Scarlett Lewis says, “I remember seeing Jesse sleeping in his bed every night, and I would think, ‘I have to make a phone call,’ but then I would remind myself not to pass up this opportunity to kiss that cheek. And I wouldn’t. I would always kiss that cheek. Never pass up an opportunity like that. Those moments are gifts. And you never know when you won’t get another opportunity to kiss that cheek.”
Scarlett Lewis reaches into a plastic bag and pulls out a little piece of glass. It looks like a quartz crystal. On Christmas Day, 2012, she’d retrieved it from Jesse’s classroom; it’s a shard from the shattered windows in Jessie’s classroom, and it is now a holy relic.

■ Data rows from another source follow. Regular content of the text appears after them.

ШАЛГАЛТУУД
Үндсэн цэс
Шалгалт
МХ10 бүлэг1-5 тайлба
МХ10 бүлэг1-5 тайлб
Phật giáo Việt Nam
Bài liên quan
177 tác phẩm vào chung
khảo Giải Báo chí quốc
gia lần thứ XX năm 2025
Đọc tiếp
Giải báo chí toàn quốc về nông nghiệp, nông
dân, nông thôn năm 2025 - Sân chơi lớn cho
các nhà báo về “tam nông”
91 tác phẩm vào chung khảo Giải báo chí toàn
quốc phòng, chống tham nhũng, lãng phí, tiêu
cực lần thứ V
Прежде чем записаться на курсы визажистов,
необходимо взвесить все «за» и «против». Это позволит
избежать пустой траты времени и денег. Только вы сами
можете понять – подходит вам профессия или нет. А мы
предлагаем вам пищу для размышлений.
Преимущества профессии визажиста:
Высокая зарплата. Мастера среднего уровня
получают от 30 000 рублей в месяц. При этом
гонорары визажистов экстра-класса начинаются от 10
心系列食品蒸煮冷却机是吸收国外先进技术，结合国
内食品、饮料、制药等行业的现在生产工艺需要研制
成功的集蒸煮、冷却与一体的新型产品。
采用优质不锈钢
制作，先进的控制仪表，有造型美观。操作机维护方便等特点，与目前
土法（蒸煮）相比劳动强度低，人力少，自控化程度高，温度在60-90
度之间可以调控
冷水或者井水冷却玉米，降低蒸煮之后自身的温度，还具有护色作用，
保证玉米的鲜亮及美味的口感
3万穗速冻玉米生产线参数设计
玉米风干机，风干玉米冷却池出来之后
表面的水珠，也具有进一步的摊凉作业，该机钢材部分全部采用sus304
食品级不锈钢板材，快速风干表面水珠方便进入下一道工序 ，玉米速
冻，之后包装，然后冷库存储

It reminds her of her son. “His light is so strong,” she says. “He’s still here. He’s in both places: he’s in heaven, and he’s still with me.”[2] So, love them now.
Frederick Buechner, as usual, puts it best: “David meant it, of course. If he could have done the boy’s dying for him, he would have done it. If he could have paid the price for the boy’s betrayal, he would have paid it. If he could have given his own life to make the boy alive again, he would have given it. But even a king can’t do things like that. As later history would prove, it takes a God.”[3]
[1]Meghan O’Rourke, “Good Grief: Is There a Better Way to Be Bereaved?” The New Yorker, February 1, 2010, p. 70.
[2]Brian Koonz, “Mom Grateful for Time with Son Killed in Shooting,” The News-Times of Danbury, January 6, 2013.
[3]Frederick Buechner, Peculiar Treasures: A Biblical Who’s Who (San Francisco: Harper & Row, 1979), p. 6.